It is not unusual for a person to think about people they care about. But when you – by which I mean I – find myself thinking, as I did at a recent congenial dinner with a friend, about people I don’t care about, I know something other than what’s on the surface is going on, though I cannot for the life of me figure out what. (Or what “for the life of me” means.)
I warmed up the conversational exchange with my traditional pre-Oscar musing:
“I wonder how studio executives feel when none of their blockbusters get nominated for Oscars and the movies that do are seen by a comparatively paltry number of filmgoers?”
Like I care about how studio executives feel. Which by the way is “Super Duper!” since some of their movies – forgetting the kind of movies they are, but I’ll give you a hint; the “fourteen year-old boy” audience loves them – went through the box office roof. Allowing those studios – via their subsidiaries – to invest in smaller pictures, regularly recognized by awards.
So it’s “Win-Win.”
They would proclaim.
(Their vacuous “moneymakers” remaining embarrassments, except at studio shareholders’ meetings.)
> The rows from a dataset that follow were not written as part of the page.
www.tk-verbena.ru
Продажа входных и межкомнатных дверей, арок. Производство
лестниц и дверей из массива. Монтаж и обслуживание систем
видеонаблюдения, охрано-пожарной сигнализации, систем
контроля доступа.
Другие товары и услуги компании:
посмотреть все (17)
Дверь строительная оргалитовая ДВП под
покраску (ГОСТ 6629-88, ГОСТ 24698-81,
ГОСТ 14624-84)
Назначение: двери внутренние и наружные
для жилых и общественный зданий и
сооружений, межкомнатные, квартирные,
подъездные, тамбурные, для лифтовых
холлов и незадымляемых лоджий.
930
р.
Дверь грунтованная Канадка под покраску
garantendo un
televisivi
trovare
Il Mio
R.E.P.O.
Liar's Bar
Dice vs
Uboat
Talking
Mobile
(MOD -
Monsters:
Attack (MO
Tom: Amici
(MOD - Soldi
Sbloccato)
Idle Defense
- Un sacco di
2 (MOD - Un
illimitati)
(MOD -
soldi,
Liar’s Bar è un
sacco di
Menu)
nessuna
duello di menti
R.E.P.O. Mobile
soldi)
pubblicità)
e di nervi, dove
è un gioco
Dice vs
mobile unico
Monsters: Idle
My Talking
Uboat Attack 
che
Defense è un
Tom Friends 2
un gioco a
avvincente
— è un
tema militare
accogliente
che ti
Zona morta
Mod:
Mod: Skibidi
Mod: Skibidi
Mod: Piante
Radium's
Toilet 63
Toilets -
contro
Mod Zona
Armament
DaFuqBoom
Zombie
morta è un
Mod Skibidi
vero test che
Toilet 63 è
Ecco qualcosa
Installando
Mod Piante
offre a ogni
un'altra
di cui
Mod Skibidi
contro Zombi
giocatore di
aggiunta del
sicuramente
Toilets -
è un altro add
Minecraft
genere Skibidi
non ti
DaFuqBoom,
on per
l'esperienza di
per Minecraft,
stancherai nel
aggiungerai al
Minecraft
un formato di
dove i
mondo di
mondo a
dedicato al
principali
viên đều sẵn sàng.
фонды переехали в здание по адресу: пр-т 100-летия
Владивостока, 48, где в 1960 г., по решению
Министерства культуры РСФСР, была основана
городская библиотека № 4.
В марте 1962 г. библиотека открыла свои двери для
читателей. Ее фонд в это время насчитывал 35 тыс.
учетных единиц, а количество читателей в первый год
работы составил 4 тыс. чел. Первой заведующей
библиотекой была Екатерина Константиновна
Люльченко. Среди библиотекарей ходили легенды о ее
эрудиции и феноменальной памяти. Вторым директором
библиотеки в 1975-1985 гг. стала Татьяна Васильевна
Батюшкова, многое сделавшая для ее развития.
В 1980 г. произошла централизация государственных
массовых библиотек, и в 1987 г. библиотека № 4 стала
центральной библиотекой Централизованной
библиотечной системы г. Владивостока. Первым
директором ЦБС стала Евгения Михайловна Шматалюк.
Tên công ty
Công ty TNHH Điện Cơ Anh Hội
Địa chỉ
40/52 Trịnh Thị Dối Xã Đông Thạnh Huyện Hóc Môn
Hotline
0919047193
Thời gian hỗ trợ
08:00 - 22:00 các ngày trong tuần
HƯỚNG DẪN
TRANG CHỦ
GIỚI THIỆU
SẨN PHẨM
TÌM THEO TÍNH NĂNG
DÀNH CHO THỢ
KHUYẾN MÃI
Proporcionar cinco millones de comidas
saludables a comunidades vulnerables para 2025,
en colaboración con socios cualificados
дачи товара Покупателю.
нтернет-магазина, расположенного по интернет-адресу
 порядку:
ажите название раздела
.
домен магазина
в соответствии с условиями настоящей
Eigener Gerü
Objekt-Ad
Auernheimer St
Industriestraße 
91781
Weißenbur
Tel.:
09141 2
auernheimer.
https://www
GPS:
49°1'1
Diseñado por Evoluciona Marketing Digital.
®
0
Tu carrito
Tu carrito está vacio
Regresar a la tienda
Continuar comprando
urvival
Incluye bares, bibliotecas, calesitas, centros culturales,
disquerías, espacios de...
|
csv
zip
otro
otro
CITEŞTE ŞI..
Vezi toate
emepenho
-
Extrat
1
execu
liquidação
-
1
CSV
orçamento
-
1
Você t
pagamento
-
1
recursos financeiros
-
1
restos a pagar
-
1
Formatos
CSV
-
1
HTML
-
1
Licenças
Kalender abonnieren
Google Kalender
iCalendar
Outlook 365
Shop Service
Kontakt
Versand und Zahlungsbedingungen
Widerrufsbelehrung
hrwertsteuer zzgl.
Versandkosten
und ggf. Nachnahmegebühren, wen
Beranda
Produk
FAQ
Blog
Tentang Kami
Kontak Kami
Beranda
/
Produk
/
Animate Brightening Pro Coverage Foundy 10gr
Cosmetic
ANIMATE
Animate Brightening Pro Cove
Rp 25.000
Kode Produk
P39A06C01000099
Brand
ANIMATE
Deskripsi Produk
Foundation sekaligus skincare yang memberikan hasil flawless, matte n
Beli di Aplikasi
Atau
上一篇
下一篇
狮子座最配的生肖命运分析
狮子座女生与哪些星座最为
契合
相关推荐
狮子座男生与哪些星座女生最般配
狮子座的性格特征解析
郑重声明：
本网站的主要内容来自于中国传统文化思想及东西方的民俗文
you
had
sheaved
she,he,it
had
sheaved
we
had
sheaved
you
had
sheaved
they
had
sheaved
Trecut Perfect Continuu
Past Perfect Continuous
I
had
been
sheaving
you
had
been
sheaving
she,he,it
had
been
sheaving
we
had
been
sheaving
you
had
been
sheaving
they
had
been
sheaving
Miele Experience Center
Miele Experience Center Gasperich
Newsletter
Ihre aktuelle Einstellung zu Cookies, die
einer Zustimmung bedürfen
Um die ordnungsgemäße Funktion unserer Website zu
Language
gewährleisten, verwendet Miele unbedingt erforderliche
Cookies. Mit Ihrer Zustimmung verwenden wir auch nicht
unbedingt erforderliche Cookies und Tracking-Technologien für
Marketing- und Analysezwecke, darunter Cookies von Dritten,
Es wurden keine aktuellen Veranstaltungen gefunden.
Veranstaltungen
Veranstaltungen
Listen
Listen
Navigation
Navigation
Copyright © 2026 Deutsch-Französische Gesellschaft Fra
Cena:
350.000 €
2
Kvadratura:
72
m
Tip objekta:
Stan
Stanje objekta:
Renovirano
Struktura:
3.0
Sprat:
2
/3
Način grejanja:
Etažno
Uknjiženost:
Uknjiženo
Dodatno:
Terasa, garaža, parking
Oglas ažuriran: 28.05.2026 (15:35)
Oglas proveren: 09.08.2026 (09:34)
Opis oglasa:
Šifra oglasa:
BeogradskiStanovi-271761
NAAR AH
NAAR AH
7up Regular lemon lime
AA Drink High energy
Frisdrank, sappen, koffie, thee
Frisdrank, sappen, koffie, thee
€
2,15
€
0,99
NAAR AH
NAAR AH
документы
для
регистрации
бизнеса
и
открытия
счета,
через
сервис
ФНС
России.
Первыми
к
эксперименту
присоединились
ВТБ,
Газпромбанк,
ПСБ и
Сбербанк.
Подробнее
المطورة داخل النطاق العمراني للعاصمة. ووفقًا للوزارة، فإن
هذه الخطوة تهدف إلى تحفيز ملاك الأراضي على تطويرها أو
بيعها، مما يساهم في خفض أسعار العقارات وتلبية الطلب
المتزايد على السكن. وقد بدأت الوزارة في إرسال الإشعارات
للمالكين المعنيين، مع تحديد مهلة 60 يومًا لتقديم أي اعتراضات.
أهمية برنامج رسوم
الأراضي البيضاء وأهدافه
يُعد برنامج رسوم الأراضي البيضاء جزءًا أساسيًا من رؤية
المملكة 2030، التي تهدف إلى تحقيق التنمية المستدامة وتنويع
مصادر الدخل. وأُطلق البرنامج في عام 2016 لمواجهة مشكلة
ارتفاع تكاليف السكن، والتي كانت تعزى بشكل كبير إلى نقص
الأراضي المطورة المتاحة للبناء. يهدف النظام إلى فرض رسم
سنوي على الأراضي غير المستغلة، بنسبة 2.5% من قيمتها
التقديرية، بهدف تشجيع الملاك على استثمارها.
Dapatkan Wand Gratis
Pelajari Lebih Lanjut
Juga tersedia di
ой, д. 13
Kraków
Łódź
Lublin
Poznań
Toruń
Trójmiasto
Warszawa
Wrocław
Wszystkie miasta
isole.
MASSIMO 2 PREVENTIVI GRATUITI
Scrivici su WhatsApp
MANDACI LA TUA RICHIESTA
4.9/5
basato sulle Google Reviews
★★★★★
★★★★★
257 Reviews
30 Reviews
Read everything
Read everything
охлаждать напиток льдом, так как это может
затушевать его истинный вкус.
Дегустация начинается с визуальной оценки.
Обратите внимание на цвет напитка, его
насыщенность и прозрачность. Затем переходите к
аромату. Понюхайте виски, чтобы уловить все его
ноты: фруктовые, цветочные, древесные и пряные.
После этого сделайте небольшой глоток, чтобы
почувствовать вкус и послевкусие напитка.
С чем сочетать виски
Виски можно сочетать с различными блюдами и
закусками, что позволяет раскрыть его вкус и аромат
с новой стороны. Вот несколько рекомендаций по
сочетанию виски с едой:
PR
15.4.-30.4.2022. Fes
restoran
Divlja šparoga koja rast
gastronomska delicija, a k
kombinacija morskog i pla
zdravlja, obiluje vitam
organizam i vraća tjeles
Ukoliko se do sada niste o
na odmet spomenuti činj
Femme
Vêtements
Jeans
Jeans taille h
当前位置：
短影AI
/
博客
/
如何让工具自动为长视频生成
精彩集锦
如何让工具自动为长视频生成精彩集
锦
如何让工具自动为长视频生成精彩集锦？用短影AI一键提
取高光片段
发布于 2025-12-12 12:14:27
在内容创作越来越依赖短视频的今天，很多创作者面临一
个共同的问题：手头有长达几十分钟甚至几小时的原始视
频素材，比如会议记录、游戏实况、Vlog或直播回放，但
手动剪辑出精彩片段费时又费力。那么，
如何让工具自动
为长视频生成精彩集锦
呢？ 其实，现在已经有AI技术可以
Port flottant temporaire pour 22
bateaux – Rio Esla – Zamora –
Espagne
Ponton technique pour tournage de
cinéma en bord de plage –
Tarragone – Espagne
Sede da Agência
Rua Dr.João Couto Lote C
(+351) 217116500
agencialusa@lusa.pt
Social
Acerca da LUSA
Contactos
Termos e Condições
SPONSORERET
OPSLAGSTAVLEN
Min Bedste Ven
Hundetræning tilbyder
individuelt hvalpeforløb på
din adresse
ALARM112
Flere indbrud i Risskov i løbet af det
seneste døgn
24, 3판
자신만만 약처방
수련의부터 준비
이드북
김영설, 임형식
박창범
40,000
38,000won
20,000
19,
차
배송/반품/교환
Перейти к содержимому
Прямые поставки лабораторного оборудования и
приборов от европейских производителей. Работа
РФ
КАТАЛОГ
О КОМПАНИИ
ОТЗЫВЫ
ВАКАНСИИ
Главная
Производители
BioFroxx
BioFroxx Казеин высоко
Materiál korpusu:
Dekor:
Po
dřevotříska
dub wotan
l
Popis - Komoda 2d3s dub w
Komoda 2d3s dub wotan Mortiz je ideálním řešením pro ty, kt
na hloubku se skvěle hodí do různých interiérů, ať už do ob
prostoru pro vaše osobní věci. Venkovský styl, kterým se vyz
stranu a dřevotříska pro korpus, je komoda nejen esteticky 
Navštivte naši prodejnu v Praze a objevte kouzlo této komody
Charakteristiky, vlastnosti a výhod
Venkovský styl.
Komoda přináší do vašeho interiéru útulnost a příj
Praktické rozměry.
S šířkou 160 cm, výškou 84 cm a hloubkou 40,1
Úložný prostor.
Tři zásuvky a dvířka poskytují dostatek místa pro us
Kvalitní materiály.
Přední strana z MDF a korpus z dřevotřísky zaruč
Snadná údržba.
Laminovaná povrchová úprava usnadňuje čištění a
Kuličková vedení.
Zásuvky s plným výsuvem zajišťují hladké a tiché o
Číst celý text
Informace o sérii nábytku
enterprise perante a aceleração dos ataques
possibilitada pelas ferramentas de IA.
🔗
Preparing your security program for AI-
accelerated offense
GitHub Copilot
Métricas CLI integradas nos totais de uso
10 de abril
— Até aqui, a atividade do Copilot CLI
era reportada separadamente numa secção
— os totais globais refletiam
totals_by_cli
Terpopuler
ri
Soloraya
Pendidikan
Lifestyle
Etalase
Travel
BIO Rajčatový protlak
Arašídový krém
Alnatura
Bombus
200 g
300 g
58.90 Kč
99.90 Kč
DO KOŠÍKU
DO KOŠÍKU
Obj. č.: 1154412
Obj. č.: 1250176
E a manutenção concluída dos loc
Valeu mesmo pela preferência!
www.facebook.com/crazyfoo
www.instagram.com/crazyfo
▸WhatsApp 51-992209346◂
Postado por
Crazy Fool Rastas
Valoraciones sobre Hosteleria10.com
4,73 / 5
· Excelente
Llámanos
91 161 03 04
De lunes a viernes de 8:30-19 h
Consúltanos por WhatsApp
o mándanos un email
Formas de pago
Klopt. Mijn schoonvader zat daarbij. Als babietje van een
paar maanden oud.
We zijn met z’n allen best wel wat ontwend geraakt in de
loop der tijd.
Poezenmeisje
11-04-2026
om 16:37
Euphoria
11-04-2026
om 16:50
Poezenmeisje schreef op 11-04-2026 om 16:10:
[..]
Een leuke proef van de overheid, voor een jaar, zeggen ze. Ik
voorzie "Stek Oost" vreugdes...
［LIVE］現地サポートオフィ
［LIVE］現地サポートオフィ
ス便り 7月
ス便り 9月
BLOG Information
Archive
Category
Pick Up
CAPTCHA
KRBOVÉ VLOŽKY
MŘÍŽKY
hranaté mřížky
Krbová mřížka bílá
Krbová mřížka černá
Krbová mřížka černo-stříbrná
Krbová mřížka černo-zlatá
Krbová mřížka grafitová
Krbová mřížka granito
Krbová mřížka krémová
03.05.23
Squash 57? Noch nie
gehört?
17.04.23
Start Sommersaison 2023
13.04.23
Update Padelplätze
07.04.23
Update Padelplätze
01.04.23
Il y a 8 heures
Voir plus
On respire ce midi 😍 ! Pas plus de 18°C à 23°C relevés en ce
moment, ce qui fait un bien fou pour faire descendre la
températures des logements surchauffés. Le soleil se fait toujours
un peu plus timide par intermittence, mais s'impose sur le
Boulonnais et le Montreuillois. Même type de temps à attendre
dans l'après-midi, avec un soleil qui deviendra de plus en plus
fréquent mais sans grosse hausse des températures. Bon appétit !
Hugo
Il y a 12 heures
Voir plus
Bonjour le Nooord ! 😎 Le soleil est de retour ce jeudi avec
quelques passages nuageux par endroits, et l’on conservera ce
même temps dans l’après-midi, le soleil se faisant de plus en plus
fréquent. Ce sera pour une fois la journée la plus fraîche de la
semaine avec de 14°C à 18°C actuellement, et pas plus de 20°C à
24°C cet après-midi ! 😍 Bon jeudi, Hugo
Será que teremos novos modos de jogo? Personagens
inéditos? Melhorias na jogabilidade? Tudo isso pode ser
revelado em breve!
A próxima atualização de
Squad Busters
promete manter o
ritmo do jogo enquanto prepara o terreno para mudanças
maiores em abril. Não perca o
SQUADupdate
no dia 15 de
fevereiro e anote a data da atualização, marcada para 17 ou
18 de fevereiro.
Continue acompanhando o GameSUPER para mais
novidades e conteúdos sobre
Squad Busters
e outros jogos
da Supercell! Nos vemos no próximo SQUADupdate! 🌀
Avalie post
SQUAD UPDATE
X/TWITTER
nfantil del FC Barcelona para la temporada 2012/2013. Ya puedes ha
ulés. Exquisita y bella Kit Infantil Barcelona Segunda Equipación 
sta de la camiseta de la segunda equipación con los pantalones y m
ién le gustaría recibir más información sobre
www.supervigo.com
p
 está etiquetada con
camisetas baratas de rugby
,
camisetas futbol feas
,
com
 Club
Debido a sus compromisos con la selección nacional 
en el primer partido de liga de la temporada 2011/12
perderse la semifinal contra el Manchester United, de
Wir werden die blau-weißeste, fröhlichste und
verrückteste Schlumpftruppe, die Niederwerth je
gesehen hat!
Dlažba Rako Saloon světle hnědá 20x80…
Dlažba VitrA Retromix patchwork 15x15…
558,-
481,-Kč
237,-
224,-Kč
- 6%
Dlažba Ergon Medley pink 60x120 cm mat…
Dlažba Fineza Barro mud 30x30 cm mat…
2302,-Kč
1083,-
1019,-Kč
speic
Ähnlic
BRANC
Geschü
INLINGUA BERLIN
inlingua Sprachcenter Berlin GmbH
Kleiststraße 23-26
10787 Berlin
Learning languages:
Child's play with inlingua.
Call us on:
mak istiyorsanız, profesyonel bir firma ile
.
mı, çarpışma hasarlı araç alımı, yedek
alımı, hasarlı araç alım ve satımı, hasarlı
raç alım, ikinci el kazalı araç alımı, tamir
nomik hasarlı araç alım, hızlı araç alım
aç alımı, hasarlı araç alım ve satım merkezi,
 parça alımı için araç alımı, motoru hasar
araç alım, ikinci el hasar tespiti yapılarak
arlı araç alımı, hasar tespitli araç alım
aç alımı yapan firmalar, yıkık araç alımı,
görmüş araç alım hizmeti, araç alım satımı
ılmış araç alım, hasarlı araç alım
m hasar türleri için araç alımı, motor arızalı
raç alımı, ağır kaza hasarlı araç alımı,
I say, once – and beware of an old person starting a sentence with “once” – quality movies were also popular movies. Now, studios have to settle for an unholy alliance betweem the smart brother making real movies and the dumb brother, producing theme-park fodder that rakes in a fortune.
Here comes the “bridge” in my thinking. I like to alert my readers to the “turns.” It’s like “Route Guidance” warning you of an upcoming “parked car on the shoulder.”
My next “I have definitely said this before” was that when I started in television, quality sitcoms were also commercially successful. The Mary Tyler Moore Show. Cheers. (And, forgive me.) The Cosby Show.
So it is not impossible to pull off. They just don’t do it anymore. The Big Bang Theory, the top-rated television comedy, is fine. But no one will ever mistake it for All In The Family or Barney Miller.
That was “Hop” and “Skip.” Now for the always accompanying “… and a jump.”
With skyrocketing viewing alternatives, the fragmented television landscape decrees smaller audiences for individual programs, bringing an inevitable acceptance of lower ratings. No longer would a show, like my show Family Man, be cancelled with seventeen million viewers.
The issue for me is,
“How small is small?”
Are these streaming programs actually “hits”, an accolade previously calculated by volume? Or are they just darlings of the media, getting unmerited attention? (The vaunted New Yorker’s TV critic Emily Nussbaum regularly mines value from shows, like the recently reviewed The End of the F***ing World, that starts out, she explains, being a comedy that is “so cruel it doubles as an endurance test” which then evolves into “a convincing teenage romance”), programs of that nature that not only “Flyover Country” but trendy portions of Los Angeles have no idea are on television.
The sensible response comes back that “A good show is a good show. What difference does it make how many people are watching it?”
The show Frank’s Place then comes up, recently mentioned in reference to the passing of its creator, Hugh Wilson. Frank’s Place. Quality show. Died in the ratings.
Does that make it a bad show?
No. But even in failure, Frank’s Place garnered millions of viewers, just not the, sufficient for the time, thirty million. (Three networks. The goal was collecting one third of the available audience.)
I don’t think streaming outlets promote their ratings. As with their conceptual predecessors Showtime and HBO, they are selling subscriptions, touting, “You can’t see the show if you don’t ante up the subscriptional dough.” (Or something more demonstrably artful.)
For streaming services, the “Name of the Game” is “unusual.” (Risk averse networks, whose “business model” remains dependent on “Da Numbahs”, eschew the “unusual”, leaving “smart and quirky” to the technological “New Kids.”)
And here’s where I sound ancient.
I understand “The business model has changed”, “success” now computed by added subscriptions rather than audience ratings, which is an viable approach or they wouldn’t be doing it. You can, apparently, make money producing these shows. Even though, by earlier standards, almost nobody is watching.
But that’s “Business.”
The question is,
Isn’t at least one element of “artistic achievement” being able to attract a reasonable-sized audience, reaching a “critical mass” viewership via the show’s intrinsic ability to “connect”?
Or is that an old-fashioned concept?
That a hit show requires people.
Does the application of “good” now include no assessment of “popular” whatsoever?
I’m just askin’ here. (It feels bizarre, arguing this position. I admire creativity. And I come off sounding worrisomely like a mogul.)
I “get” that this is a “radically altered environment.”
Still, I am left with the grumpy ungenerous question:
“What does it take to get cancelled around here?”
(When I got shot down with an audience of seventeen million. And I never sold a film though they’re making crapola. Yeah. I guess it’s about that.)